He said that a lot of farmers who got into hemp the first year didn’t manage their expectations well or do enough research to know how to be successful. 

“I think when they see an opportunity, they say to themselves, ‘Oh, this is a way for me to make a quick dollar,’” Rabou said. 

Rabou said that the industry is so far behind in development and discovery compared to other crops that it’s going to be years before it’s positioned to be a serious, competitive industry. 

Shredded Weed 

Loeffler said that hemp grown for CBD was a market that got saturated, and what the industry should be focused on is hemp grown for its fiber and grain. 

“Large-scale CBD growing is gone. It just doesn’t pay, and the risk isn’t worth the reward,” Loeffler said. 

David Northrup, who farms in Willwood south of Powell, rented out some of his land last year to a hemp operation. 

He said the farmers struggled with weed management. Since they were avoiding any chemical herbicides, much of the weeding had to be done by hand. They laid plastic down, and getting the plastic back up off the soil was difficult. 

“I would never do that again,” Northrup said. 

Once the crop was harvested, the growers couldn’t find a buyer. 

“There was such a glut on the market that nobody wanted it,” Northrup said. 

The entire crop was shredded and put back into the ground. 

In the first year of Wyoming’s program, some crops had to be destroyed when they exceeded the 0.3% limit on THC, the primary psychoactive ingredient in marijuana. No crops in 2021 busted the limit, and none tested this year so far were too high. 


Loeffler said it’s going to be hard to tap into markets until infrastructure is in place to support large-scale production. 

He said hemp grown for fiber has huge potential. The problem is that a building material manufacturer or a textile company’s supply of raw material needs to come by the trainload. No one will switch to hemp as a fiber source when it’s being produced in small operations producing a truckload or two a year. 

They also need to have better communication between hemp producers and industries, Loeffler said, so the proper processing facilities can be built.

* [EXERCISE 1]:
Reproduce the records word for word, beginning at their first line and stopping after the line that contains "eyewear from l.a.eyeworks.".

* [THE DATA]:

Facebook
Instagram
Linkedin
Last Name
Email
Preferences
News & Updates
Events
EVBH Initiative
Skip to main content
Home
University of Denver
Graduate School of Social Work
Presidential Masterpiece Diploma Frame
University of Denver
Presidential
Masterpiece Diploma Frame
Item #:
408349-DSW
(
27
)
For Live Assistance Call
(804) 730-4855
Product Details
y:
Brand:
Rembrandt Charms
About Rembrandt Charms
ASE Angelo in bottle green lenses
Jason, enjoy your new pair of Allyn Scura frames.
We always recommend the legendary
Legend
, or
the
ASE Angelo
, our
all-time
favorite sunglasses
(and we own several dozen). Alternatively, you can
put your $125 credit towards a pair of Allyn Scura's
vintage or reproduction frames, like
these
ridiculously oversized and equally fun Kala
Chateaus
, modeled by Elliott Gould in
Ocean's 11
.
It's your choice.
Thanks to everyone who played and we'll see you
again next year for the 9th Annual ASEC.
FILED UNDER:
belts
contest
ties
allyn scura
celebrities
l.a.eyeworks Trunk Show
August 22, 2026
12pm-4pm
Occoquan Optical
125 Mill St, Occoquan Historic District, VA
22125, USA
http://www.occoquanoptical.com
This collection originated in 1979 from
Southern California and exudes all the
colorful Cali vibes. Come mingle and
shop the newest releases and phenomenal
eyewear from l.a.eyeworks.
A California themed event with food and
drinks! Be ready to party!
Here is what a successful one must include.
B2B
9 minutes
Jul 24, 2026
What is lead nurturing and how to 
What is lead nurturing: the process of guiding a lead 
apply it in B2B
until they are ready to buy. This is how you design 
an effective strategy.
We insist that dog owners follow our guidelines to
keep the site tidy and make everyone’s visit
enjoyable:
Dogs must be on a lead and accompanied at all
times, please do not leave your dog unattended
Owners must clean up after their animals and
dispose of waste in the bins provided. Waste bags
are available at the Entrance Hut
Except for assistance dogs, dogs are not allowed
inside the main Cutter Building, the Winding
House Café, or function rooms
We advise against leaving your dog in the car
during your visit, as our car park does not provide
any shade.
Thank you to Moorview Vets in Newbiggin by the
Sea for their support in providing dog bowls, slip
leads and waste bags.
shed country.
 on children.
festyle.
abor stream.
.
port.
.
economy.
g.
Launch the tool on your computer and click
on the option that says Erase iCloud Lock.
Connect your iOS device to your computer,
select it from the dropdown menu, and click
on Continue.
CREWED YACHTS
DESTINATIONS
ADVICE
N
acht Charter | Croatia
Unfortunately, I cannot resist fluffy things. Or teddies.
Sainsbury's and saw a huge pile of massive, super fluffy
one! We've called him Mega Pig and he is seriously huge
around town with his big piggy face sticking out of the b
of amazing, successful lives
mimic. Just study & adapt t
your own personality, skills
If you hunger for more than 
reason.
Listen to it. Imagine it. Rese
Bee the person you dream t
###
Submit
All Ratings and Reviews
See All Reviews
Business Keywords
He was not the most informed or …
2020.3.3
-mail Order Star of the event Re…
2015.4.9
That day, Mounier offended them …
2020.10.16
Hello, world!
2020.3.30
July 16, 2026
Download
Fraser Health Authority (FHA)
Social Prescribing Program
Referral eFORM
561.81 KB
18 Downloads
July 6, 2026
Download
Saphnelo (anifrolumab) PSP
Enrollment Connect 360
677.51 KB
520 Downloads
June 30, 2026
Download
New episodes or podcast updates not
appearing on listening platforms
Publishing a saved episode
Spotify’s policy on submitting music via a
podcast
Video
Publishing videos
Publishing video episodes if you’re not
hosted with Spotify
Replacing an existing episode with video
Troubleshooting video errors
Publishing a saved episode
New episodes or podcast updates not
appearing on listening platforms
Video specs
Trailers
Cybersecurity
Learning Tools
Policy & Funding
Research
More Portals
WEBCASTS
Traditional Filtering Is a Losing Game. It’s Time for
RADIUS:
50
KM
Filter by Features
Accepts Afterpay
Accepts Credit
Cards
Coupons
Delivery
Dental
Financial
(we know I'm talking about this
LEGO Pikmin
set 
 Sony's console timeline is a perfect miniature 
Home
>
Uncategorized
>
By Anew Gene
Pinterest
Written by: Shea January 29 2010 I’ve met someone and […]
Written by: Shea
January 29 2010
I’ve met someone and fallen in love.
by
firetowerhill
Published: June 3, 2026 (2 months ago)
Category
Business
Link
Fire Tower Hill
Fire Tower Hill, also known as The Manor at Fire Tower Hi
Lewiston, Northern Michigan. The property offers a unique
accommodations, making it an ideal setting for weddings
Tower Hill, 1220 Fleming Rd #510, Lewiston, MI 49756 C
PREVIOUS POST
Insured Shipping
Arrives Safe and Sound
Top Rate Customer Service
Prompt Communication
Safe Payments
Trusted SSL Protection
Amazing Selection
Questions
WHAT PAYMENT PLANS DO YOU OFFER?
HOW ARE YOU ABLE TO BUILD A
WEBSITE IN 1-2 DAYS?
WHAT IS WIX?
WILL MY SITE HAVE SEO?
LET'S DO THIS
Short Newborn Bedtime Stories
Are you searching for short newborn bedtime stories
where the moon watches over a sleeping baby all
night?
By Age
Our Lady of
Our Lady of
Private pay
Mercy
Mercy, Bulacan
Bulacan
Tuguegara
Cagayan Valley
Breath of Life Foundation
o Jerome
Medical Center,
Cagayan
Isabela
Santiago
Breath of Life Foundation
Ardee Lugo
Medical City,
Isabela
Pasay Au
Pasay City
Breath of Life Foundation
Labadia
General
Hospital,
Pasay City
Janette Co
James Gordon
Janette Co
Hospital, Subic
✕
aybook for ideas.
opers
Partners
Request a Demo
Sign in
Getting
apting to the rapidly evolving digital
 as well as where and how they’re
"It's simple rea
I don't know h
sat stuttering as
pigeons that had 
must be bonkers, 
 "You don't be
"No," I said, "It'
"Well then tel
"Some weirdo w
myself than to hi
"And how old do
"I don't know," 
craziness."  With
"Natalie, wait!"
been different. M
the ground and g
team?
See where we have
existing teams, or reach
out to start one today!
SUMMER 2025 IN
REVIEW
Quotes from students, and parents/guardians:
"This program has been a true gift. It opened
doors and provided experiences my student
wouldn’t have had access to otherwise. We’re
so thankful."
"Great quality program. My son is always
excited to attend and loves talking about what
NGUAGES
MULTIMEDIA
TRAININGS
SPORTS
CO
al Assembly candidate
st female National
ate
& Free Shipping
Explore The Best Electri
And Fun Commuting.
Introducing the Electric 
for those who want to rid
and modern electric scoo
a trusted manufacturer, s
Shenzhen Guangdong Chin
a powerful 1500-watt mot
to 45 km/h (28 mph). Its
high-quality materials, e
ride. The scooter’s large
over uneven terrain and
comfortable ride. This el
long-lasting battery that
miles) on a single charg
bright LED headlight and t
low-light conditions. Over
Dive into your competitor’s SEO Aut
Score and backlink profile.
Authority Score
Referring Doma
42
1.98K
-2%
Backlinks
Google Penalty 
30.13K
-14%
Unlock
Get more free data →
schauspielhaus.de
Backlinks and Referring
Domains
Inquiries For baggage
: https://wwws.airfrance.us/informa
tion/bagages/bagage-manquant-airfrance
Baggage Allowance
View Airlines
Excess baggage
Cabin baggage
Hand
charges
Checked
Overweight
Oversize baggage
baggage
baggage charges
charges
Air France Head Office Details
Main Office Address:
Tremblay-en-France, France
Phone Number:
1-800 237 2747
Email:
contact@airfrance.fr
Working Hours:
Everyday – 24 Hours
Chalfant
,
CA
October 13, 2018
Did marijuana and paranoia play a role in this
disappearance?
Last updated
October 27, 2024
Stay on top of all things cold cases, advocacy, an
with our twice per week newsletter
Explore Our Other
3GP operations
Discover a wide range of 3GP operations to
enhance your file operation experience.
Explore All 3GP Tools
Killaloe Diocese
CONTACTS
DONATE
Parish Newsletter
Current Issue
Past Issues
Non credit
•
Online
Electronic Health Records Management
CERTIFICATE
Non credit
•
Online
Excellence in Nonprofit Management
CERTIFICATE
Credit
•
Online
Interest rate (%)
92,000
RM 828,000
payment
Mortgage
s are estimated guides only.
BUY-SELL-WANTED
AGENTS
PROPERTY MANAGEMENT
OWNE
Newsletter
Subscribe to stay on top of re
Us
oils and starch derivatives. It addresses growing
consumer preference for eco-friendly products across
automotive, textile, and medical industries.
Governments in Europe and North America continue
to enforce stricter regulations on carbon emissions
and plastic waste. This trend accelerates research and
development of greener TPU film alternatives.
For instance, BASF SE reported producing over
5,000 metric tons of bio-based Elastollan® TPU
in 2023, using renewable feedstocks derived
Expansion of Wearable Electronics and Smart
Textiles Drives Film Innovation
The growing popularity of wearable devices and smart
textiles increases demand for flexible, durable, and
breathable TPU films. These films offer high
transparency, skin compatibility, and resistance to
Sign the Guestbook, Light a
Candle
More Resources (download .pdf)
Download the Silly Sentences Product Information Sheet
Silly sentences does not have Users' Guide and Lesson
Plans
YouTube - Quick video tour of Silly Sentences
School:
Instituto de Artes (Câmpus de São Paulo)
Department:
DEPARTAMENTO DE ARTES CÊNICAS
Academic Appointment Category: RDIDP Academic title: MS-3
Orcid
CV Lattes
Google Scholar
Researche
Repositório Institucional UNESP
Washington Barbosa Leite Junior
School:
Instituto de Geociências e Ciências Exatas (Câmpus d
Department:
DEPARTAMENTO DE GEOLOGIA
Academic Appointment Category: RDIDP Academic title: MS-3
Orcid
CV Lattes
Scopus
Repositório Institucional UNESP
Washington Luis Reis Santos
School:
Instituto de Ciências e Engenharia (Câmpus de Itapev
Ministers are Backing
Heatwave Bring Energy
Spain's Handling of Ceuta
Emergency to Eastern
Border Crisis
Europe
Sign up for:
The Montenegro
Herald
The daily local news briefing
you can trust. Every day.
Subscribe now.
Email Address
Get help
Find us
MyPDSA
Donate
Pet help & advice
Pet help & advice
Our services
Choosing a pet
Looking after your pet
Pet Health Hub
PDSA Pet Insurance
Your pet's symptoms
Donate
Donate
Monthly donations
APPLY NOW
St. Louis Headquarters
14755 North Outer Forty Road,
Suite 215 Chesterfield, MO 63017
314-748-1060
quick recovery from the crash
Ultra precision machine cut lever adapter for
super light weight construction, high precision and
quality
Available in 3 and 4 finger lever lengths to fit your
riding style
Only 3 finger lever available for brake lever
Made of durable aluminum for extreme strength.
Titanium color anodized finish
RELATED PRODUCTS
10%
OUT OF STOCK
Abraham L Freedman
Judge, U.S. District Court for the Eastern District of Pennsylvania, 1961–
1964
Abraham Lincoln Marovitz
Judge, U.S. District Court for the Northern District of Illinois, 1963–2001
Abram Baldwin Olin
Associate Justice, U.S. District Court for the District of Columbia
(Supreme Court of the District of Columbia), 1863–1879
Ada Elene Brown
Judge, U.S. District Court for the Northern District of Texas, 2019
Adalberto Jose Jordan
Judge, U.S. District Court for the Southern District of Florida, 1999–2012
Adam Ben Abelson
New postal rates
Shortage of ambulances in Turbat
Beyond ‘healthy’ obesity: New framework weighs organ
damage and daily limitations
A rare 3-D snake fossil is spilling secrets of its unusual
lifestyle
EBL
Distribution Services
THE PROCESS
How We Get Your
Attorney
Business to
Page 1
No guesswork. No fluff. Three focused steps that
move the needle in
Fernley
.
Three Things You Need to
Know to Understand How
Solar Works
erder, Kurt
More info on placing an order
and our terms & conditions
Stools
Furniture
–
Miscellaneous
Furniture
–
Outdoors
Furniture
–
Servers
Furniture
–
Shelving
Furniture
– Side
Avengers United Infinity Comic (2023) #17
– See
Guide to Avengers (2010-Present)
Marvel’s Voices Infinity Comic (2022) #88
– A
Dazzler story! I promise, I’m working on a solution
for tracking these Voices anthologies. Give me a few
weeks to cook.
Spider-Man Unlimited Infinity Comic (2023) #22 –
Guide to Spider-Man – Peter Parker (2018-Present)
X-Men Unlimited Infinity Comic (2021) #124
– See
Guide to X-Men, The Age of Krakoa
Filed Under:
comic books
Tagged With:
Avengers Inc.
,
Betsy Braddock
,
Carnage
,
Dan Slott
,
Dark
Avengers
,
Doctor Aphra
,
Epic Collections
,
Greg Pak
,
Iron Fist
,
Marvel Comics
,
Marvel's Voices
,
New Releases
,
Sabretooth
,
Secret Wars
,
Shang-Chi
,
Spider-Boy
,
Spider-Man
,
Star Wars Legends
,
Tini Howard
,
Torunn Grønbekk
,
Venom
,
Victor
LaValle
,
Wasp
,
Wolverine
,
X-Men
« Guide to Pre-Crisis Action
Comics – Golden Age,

* [EXERCISE 2]:
Answer these questions using the hemp article:
(a) Where does David Northrup farm?
(b) What is the limit on THC that caused some crops to be destroyed in the first year of Wyoming's program?
(c) According to Loeffler, what should the industry focus on instead of hemp grown for CBD?

* [RESPONSE AREA 1]:
Facebook
Instagram
Linkedin
Last Name
Email
Preferences
News & Updates
Events
EVBH Initiative
Skip to main content
Home
University of Denver
Graduate School of Social Work
Presidential Masterpiece Diploma Frame
University of Denver
Presidential
Masterpiece Diploma Frame
Item #:
408349-DSW
(
27
)
For Live Assistance Call
(804) 730-4855
Product Details
y:
Brand:
Rembrandt Charms
About Rembrandt Charms
ASE Angelo in bottle green lenses
Jason, enjoy your new pair of Allyn Scura frames.
We always recommend the legendary
Legend
, or
the
ASE Angelo
, our
all-time
favorite sunglasses
(and we own several dozen). Alternatively, you can
put your $125 credit towards a pair of Allyn Scura's
vintage or reproduction frames, like
these
ridiculously oversized and equally fun Kala
Chateaus
, modeled by Elliott Gould in
Ocean's 11
.
It's your choice.
Thanks to everyone who played and we'll see you
again next year for the 9th Annual ASEC.
FILED UNDER:
belts
contest
ties
allyn scura
celebrities
l.a.eyeworks Trunk Show
August 22, 2026
12pm-4pm
Occoquan Optical
125 Mill St, Occoquan Historic District, VA
22125, USA
http://www.occoquanoptical.com
This collection originated in 1979 from
Southern California and exudes all the
colorful Cali vibes. Come mingle and
shop the newest releases and phenomenal
eyewear from l.a.eyeworks.

* [RESPONSE AREA 2]:
(a) In Willwood, south of Powell.
(b) 0.3%.
(c) Hemp grown for its fiber and grain.